Meskipun mahar yang diberikan palsu, Mahmudin menegaskan bahwa secara hukum, pernikahan tersebut sah. “Pernikahan tetap sah karena sudah disahkan oleh kedua orang saksi yang hadir yakni Islam, baligh, dan berakal,” ungkap Mahmudin.
Kang Dedi Mulyadi, dalam diskusi tersebut, mengutarakan harapannya agar kejadian serupa tidak terulang di masa depan.
Meskipun gugatan yang diajukan tidak secara langsung berhubungan dengan mahar palsu, pernikahan Syifa Dwi Fauziah menjadi pelajaran bagi masyarakat untuk lebih berhati-hati dalam mengecek mahar sebelum pernikahan dilangsungkan.
“Mudah-mudahan tidak ada lagi kejadian seperti ini dan jadi pelajaran semuanya untuk mengecek mahar yang diberikan,” ucap KDM.
Kang Dedi Mulyadi juga menyoroti pentingnya adanya perlindungan bagi masyarakat dalam pencatatan pernikahan.
Beliau menekankan bahwa perlu ada penegasan hukum, seperti surat edaran dari Mahkamah Agung, yang mewajibkan petugas pencatat pernikahan untuk memeriksa keaslian mahar yang diserahkan.
“Mungkin peristiwanya banyak tapi baru satu ini yang mencuat.
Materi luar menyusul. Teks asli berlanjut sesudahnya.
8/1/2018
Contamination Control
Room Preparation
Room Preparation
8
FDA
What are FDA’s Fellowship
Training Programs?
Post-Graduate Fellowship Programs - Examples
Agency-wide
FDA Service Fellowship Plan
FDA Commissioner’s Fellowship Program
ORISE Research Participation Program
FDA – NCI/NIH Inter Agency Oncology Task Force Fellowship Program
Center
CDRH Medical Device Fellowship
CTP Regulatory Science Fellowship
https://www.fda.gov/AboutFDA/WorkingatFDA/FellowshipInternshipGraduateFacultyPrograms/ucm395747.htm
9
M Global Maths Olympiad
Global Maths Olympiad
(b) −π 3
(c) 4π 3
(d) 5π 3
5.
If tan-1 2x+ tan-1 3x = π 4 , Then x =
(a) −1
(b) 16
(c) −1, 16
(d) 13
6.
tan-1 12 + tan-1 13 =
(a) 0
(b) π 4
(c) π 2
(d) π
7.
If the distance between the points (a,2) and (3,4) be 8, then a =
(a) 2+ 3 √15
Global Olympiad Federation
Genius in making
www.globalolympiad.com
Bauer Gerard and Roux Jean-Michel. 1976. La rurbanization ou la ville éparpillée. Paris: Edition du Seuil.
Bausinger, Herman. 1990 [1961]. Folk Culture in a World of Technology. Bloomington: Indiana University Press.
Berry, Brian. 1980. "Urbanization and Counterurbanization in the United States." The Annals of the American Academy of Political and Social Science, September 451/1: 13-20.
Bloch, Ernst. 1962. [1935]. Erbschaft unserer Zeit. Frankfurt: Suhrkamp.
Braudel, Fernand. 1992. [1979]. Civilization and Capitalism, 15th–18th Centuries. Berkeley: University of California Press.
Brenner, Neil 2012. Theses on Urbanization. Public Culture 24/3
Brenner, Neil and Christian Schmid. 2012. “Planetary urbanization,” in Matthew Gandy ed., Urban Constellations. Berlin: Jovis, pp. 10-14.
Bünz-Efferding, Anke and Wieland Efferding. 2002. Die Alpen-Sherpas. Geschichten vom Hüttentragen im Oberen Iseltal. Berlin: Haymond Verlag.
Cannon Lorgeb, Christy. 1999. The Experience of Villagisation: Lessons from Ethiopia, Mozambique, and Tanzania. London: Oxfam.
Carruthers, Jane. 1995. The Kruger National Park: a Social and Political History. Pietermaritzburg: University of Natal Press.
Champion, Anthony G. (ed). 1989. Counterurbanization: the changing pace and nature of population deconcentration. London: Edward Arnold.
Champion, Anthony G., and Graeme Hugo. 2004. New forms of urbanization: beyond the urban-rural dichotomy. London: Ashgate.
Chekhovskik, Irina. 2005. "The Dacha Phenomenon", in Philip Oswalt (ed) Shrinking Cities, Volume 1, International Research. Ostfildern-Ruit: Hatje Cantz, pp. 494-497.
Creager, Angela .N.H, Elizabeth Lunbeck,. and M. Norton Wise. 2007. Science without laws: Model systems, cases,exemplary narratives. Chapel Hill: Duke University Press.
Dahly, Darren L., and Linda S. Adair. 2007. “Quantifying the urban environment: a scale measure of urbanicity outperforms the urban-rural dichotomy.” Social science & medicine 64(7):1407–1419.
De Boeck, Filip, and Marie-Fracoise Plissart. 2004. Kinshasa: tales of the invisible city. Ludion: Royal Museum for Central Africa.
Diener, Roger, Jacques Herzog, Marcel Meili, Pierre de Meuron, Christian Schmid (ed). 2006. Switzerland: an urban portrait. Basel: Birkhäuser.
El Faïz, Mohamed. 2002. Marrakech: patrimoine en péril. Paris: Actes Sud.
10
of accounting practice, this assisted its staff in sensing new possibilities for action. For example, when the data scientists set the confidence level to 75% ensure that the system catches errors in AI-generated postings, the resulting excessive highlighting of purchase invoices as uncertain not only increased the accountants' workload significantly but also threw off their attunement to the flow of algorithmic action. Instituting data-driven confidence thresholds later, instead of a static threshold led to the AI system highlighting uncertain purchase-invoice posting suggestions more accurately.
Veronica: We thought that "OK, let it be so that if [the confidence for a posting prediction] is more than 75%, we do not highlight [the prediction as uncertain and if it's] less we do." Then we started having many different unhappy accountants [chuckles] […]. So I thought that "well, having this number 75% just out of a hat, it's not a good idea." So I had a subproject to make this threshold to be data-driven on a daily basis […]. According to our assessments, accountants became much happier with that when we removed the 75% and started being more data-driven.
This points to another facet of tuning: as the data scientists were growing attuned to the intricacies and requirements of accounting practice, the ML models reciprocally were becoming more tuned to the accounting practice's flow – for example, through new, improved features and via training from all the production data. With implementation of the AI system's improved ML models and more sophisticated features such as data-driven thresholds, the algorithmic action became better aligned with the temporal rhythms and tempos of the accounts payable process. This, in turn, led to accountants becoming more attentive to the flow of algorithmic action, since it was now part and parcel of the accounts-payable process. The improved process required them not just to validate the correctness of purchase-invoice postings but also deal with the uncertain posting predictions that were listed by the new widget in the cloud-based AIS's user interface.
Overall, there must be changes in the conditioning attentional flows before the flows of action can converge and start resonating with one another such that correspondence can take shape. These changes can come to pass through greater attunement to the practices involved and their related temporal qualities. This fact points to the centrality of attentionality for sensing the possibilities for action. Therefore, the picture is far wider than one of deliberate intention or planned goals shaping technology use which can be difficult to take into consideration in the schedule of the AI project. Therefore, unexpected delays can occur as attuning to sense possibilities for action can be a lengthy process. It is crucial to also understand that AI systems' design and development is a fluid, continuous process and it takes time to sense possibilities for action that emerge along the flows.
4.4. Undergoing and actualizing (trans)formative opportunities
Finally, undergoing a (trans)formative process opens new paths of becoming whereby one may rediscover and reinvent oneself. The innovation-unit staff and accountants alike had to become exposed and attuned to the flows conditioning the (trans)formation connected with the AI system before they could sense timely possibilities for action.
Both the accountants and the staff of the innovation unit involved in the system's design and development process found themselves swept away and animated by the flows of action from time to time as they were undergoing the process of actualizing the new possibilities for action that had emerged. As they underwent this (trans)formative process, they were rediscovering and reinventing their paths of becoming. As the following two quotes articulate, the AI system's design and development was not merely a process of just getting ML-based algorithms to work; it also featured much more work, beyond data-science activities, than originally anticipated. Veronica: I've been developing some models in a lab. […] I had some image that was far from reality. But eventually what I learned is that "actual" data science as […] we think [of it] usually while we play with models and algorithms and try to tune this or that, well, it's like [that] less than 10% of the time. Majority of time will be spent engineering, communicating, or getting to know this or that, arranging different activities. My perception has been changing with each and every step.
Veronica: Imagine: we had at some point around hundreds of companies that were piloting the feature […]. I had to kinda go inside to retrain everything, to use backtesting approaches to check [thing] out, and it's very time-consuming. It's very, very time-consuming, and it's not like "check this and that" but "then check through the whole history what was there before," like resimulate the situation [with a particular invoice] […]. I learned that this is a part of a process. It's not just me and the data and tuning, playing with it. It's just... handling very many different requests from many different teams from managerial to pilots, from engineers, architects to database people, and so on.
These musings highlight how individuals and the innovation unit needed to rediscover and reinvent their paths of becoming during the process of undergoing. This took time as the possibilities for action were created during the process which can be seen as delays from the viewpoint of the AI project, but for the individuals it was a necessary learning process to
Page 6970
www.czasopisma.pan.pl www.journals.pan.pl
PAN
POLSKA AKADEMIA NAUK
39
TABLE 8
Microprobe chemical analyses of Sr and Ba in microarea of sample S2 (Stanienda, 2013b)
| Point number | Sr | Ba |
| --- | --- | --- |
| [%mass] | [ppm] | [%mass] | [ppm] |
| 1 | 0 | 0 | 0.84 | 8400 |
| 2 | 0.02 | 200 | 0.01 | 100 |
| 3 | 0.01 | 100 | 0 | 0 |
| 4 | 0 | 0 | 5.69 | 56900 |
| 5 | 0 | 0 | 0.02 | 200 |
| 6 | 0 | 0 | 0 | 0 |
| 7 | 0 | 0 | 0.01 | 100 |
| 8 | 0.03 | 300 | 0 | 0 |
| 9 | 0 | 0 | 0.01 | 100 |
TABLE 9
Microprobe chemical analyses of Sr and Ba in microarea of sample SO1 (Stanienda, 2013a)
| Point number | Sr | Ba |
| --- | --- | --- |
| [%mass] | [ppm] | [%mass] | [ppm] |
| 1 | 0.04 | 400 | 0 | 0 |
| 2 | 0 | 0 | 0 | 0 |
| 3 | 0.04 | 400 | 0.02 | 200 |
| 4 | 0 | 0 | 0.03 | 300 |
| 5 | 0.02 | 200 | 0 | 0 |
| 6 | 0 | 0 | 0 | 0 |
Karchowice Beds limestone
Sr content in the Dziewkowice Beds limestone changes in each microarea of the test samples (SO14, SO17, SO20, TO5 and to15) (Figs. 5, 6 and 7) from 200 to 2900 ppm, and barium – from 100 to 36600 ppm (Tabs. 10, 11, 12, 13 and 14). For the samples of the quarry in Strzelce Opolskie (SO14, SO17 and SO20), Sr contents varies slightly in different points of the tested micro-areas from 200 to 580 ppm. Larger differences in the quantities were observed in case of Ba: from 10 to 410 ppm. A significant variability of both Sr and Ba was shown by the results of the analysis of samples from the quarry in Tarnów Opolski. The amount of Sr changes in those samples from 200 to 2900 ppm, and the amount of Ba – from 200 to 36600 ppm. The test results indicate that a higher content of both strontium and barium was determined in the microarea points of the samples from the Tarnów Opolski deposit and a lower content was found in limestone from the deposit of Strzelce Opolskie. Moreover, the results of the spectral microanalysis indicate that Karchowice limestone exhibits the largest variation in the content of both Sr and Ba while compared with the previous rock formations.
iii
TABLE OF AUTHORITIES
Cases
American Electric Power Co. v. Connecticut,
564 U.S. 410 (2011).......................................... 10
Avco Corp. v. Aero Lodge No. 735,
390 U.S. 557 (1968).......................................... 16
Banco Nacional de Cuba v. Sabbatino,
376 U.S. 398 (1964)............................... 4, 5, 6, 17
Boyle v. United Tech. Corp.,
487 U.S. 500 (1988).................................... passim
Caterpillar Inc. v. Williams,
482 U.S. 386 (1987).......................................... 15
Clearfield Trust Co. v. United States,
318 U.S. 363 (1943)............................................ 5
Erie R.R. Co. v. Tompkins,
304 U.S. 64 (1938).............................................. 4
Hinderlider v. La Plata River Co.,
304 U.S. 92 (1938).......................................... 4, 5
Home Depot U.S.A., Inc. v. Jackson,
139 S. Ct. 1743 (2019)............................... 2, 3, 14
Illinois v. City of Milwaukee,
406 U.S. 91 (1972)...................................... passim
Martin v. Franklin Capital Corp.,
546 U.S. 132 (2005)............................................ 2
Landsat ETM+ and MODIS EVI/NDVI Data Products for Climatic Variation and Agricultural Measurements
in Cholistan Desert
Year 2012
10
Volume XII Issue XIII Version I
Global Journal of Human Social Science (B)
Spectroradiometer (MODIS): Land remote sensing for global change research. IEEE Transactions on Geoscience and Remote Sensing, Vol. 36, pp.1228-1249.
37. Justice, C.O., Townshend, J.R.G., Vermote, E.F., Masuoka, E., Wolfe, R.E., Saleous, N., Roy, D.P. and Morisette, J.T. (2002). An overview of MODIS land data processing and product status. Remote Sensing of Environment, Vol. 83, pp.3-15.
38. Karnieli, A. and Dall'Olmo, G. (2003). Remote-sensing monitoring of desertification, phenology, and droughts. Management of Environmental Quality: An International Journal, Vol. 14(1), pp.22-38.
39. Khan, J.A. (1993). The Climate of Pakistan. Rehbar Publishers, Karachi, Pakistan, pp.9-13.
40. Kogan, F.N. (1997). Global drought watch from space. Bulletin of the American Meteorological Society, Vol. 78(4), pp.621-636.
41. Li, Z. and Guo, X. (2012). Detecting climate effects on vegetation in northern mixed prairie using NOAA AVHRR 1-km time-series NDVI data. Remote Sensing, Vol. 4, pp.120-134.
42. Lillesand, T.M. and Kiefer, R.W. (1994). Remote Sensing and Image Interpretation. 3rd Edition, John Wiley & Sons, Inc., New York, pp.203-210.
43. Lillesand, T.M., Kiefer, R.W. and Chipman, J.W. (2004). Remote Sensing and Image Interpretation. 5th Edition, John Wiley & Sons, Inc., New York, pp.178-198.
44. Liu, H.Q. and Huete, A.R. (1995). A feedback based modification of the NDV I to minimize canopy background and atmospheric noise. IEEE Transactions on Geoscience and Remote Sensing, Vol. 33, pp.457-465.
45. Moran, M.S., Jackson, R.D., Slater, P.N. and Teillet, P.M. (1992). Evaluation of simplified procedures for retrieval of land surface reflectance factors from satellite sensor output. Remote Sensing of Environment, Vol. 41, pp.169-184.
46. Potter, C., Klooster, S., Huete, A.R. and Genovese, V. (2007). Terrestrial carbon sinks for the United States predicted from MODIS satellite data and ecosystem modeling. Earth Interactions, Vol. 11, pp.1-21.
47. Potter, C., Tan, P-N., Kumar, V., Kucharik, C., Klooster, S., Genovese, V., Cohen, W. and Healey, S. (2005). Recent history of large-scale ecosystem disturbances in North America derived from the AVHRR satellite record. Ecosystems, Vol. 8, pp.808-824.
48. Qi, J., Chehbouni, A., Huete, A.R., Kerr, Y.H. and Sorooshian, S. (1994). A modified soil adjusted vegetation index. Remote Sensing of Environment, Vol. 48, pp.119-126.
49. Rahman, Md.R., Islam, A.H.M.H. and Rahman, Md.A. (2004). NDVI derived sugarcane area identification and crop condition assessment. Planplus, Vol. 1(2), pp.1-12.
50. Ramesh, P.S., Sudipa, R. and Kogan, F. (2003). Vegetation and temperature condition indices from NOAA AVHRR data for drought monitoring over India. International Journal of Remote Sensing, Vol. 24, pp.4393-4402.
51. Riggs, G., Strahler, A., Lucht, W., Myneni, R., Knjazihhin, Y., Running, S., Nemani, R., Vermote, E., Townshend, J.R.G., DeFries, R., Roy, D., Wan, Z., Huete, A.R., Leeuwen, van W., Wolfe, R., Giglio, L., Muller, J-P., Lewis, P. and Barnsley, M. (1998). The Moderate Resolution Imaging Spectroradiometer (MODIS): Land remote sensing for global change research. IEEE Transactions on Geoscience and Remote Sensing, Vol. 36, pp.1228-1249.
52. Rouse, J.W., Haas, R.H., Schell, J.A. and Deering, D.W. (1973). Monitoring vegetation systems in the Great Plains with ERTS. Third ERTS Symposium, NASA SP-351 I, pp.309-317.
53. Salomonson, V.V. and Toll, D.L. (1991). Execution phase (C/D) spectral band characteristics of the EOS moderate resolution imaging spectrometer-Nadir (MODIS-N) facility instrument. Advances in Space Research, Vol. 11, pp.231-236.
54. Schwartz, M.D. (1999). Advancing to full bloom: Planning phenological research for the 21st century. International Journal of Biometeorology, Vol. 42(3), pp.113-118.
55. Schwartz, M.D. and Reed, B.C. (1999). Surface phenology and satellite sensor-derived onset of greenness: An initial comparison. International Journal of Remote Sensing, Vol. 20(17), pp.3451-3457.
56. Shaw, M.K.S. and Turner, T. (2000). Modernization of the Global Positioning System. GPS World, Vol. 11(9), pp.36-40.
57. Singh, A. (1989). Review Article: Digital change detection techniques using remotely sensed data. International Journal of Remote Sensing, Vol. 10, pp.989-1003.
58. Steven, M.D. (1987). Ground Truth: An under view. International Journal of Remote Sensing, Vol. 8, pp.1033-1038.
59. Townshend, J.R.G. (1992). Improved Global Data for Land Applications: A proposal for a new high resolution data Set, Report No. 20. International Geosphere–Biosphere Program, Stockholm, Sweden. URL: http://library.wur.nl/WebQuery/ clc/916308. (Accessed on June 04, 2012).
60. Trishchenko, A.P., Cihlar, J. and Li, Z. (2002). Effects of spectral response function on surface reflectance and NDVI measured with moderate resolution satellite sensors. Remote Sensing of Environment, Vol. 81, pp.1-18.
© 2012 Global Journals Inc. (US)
Nanti harus ada payung hukum misal surat edaran dari Mahkamah Agung yang memerintahkan kepada petugas pencatat nikah untuk memeriksa bukti otentik mahar yang diserahkan,” ujar KDM.
Diskusi tersebut juga menyentuh aspek hukum terkait kemungkinan pembatalan pernikahan. Menurut Kompilasi
Hukum Islam, salah satu pihak dapat mengajukan pembatalan pernikahan jika merasa dibohongi terkait mahar palsu. Namun, Mahmudin memberi peringatan bahwa pembatalan pernikahan dapat berdampak pada status anak.
“Saran KUA mah Allah itu sangat membenci perceraian maka bagusnya dilanjutkan, memang bagusnya pernikahan dilanjut kalau memang masih saling mencintai, tapi kalau pernikahannya sudah tidak cocok ada hak untuk gugatan ke pengadilan agama,” jelas Mahmudin.
Mahar palsu dalam pernikahan menjadi sorotan utama dalam kasus ini. Walaupun secara administratif pernikahan dianggap sah, tetapi kontroversi ini menimbulkan pertanyaan akan keabsahan suatu pernikahan dalam Islam.
Bagaimana sebuah pernikahan dapat dianggap sah meski salah satu syaratnya ternyata tidak terpenuhi dengan baik?
Syifa Dwi Fauziah dan M Agung Darajat Pratama, pasangan yang terlibat dalam kontroversi ini, belum memberikan komentar terkait masalah mahar palsu.
Namun, kasus ini menjadi pelajaran bagi masyarakat untuk lebih berhati-hati dan memeriksa dengan teliti semua persyaratan pernikahan sebelum melangkah ke jenjang pernikahan yang sah secara hukum dan syariat Islam.